Opposite to Foulshiels, on the farther bank of Yarrow, stands "Newark's stately tower," the most famous, and I think, from its situation, the most beautiful of all the Border strongholds. Situation and surroundings are perfect; I know of no scene more captivating, whether you view it from Foulshiels, or stand by the castle itself, or, climbing high up on its ramparts, gaze around where wood and hill and stream blend in a beauty that is matchless. And from far below comes the voice of Yarrow, chafing among its rocks and boulders, moaning perhaps as it moaned that cruel day after the battle of Philiphaugh, when, on Slain Man's Lea, hard by the castle, Lesly's prisoners were butchered in cold blood.
Newark is the best preserved of all the famous Border towers.

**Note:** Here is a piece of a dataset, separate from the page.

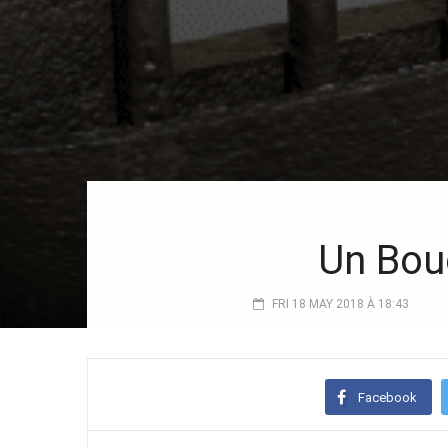
Un Bouc
FRI 18 MAY 2018 À 18:43
Facebook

And this we owe to the House of Buccleuch. Writing of the ancient towers of Ettrick and Yarrow, the Reverend Dr. James Russell says: "Some of them were burned down when clans were in conflict with each other; but what was allowable in the period of Border warfare was without excuse in our times of peace. Even the grim grey ruins were interesting features of the landscape, and worthy of being spared. But, worse than 'time's destroying sway,' the ruthless hand of vandalism has swept the greater part of them away, as standing in the way of some fancied improvement, or to employ the material for building some modern dyke or dwelling. Even Newark Castle, the stateliest of them all, was thus desecrated through the bad taste of the factor of the day, so recently as the beginning of this [the nineteenth] century, and the best of the stones from the walls and enclosing fence pulled down for the building of a farmhouse immediately in front on the Slain Man's Lea. The present noble proprietor [the fifth Duke of Buccleuch, who died in 1884], was so displeased and disgusted with the proceedings, that when he came into power he swept the modern houses away, and restored stones that in an evil hour had been abstracted, and put the ancient pile into a state of perfect preservation."

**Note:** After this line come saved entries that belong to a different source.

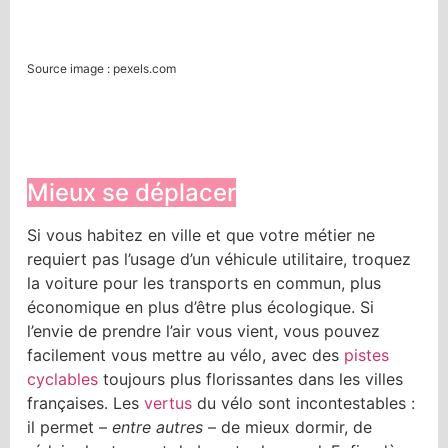
Source image : pexels.com
Mieux se déplacer
Si vous habitez en ville et que votre métier ne
requiert pas l’usage d’un véhicule utilitaire, troquez
la voiture pour les transports en commun, plus
économique en plus d’être plus écologique. Si
l’envie de prendre l’air vous vient, vous pouvez
facilement vous mettre au vélo, avec des
pistes
cyclables
toujours plus florissantes dans les villes
françaises. Les
vertus
du vélo sont incontestables :
il permet –
entre autres
– de mieux dormir, de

Built sometime before 1423—it is referred to as the "new werke" in a charter of that date to Archibald, Earl of Douglas,—Newark Castle was a royal hunting seat; the royal arms are carved on a stone high up on its western wall. But in its time it has seen war as well as sport; in 1548 Lord Grey captured it for Edward VI, and in 1650 it was garrisoned for a while by Cromwell's men after Dunbar. It is of peace, however, rather than of war that one thinks when wandering here; and one recalls how Anne, Duchess of Monmouth and Buccleuch, quilting the throng of men and the hideous later turmoil of her life, retired here with her children after the execution of her unhappy husband in 1685. To what more beautiful and restful scene could she have carried the burden of her sorrows? It is she to whom, in Newark, the "Last Minstrel" recites his Lay.